◆ MATERIAL PROVIDED ◆
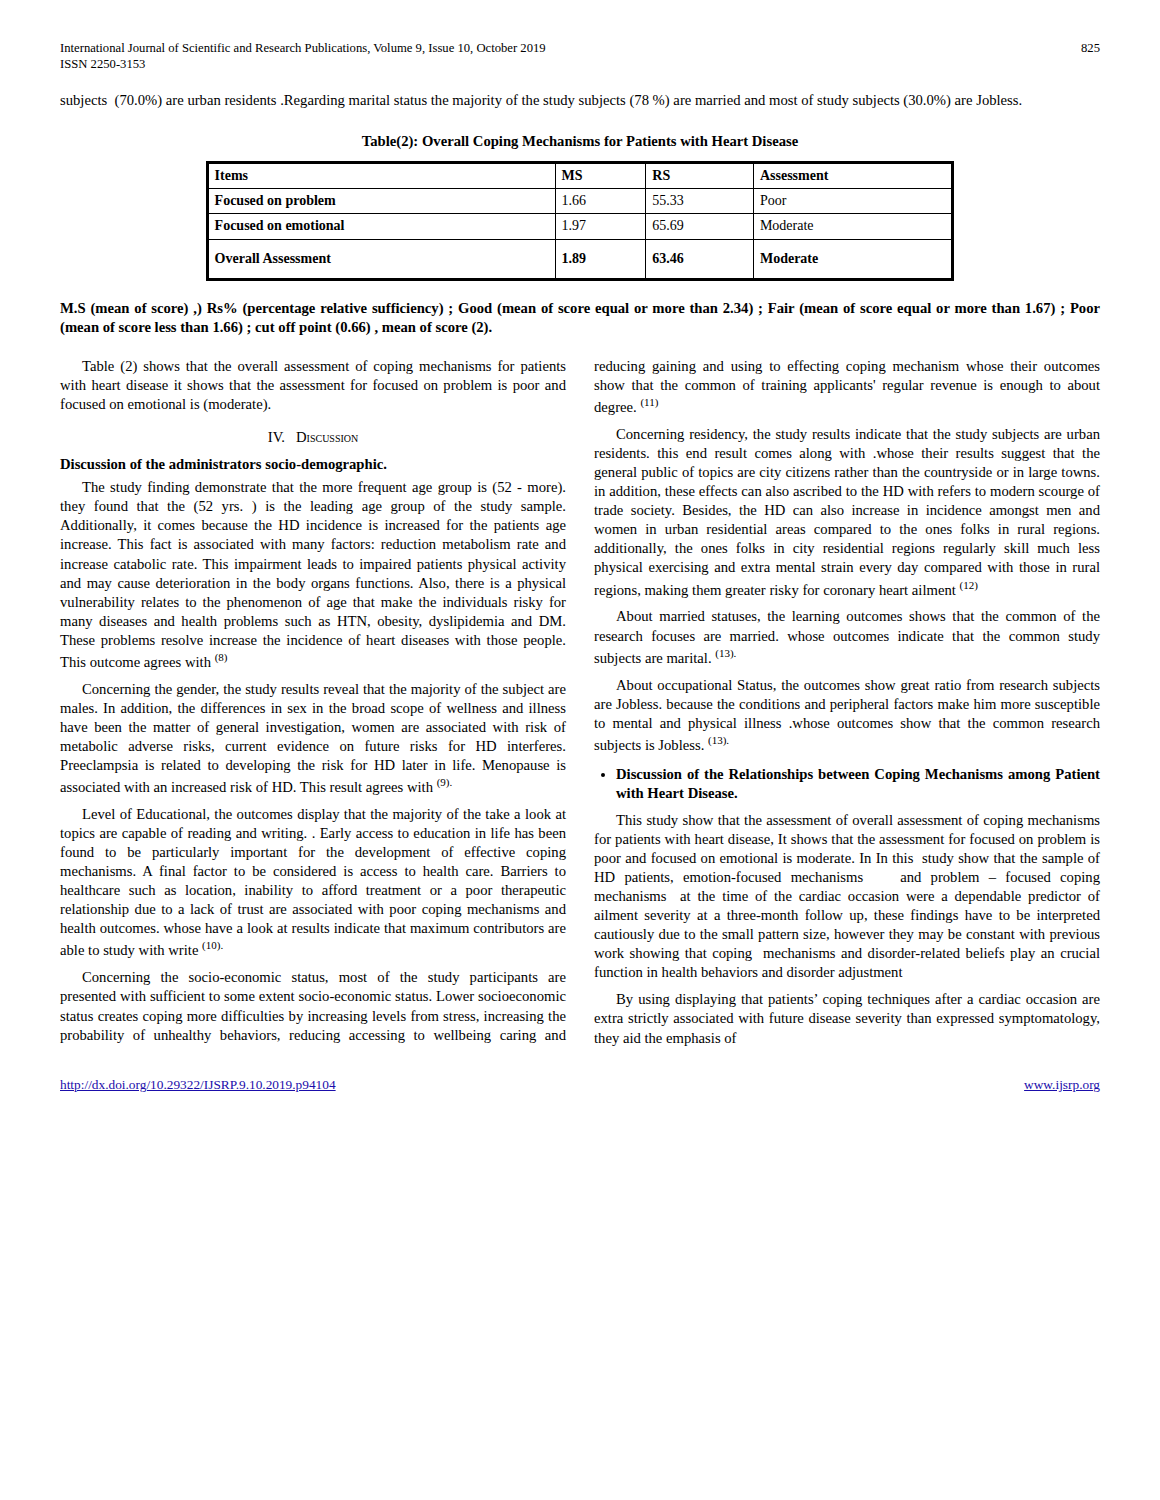International Journal of Scientific and Research Publications, Volume 9, Issue 10, October 2019
ISSN 2250-3153
825
subjects (70.0%) are urban residents .Regarding marital status the majority of the study subjects (78 %) are married and most of study subjects (30.0%) are Jobless.
Table(2): Overall Coping Mechanisms for Patients with Heart Disease
| Items | MS | RS | Assessment |
| --- | --- | --- | --- |
| Focused on problem | 1.66 | 55.33 | Poor |
| Focused on emotional | 1.97 | 65.69 | Moderate |
| Overall Assessment | 1.89 | 63.46 | Moderate |
M.S (mean of score) ,) Rs% (percentage relative sufficiency) ; Good (mean of score equal or more than 2.34) ; Fair (mean of score equal or more than 1.67) ; Poor (mean of score less than 1.66) ; cut off point (0.66) , mean of score (2).
Table (2) shows that the overall assessment of coping mechanisms for patients with heart disease it shows that the assessment for focused on problem is poor and focused on emotional is (moderate).
IV. Discussion
Discussion of the administrators socio-demographic.
The study finding demonstrate that the more frequent age group is (52 - more). they found that the (52 yrs. ) is the leading age group of the study sample. Additionally, it comes because the HD incidence is increased for the patients age increase. This fact is associated with many factors: reduction metabolism rate and increase catabolic rate. This impairment leads to impaired patients physical activity and may cause deterioration in the body organs functions. Also, there is a physical vulnerability relates to the phenomenon of age that make the individuals risky for many diseases and health problems such as HTN, obesity, dyslipidemia and DM. These problems resolve increase the incidence of heart diseases with those people. This outcome agrees with (8)
Concerning the gender, the study results reveal that the majority of the subject are males. In addition, the differences in sex in the broad scope of wellness and illness have been the matter of general investigation, women are associated with risk of metabolic adverse risks, current evidence on future risks for HD interferes. Preeclampsia is related to developing the risk for HD later in life. Menopause is associated with an increased risk of HD. This result agrees with (9).
Level of Educational, the outcomes display that the majority of the take a look at topics are capable of reading and writing. . Early access to education in life has been found to be particularly important for the development of effective coping mechanisms. A final factor to be considered is access to health care. Barriers to healthcare such as location, inability to afford treatment or a poor therapeutic relationship due to a lack of trust are associated with poor coping mechanisms and health outcomes. whose have a look at results indicate that maximum contributors are able to study with write (10).
Concerning the socio-economic status, most of the study participants are presented with sufficient to some extent socio-economic status. Lower socioeconomic status creates coping more difficulties by increasing levels from stress, increasing the probability of unhealthy behaviors, reducing accessing to wellbeing caring and reducing gaining and using to effecting coping mechanism whose their outcomes show that the common of training applicants' regular revenue is enough to about degree. (11)
Concerning residency, the study results indicate that the study subjects are urban residents. this end result comes along with .whose their results suggest that the general public of topics are city citizens rather than the countryside or in large towns. in addition, these effects can also ascribed to the HD with refers to modern scourge of trade society. Besides, the HD can also increase in incidence amongst men and women in urban residential areas compared to the ones folks in rural regions. additionally, the ones folks in city residential regions regularly skill much less physical exercising and extra mental strain every day compared with those in rural regions, making them greater risky for coronary heart ailment (12)
About married statuses, the learning outcomes shows that the common of the research focuses are married. whose outcomes indicate that the common study subjects are marital. (13).
About occupational Status, the outcomes show great ratio from research subjects are Jobless. because the conditions and peripheral factors make him more susceptible to mental and physical illness .whose outcomes show that the common research subjects is Jobless. (13).
Discussion of the Relationships between Coping Mechanisms among Patient with Heart Disease.
This study show that the assessment of overall assessment of coping mechanisms for patients with heart disease, It shows that the assessment for focused on problem is poor and focused on emotional is moderate. In In this study show that the sample of HD patients, emotion-focused mechanisms and problem – focused coping mechanisms at the time of the cardiac occasion were a dependable predictor of ailment severity at a three-month follow up, these findings have to be interpreted cautiously due to the small pattern size, however they may be constant with previous work showing that coping mechanisms and disorder-related beliefs play an crucial function in health behaviors and disorder adjustment
By using displaying that patients’ coping techniques after a cardiac occasion are extra strictly associated with future disease severity than expressed symptomatology, they aid the emphasis of
http://dx.doi.org/10.29322/IJSRP.9.10.2019.p94104 www.ijsrp.org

◆ WHAT IS REQUIRED ◆
Scan the listing above, and wherever a line holds the string "marital", copy that line.

◆ RESPONSE ◆
subjects (70.0%) are urban residents .Regarding marital status the majority of the study subjects (78 %) are married and most of study subjects (30.0%) are Jobless.
About married statuses, the learning outcomes shows that the common of the research focuses are married. whose outcomes indicate that the common study subjects are marital. (13).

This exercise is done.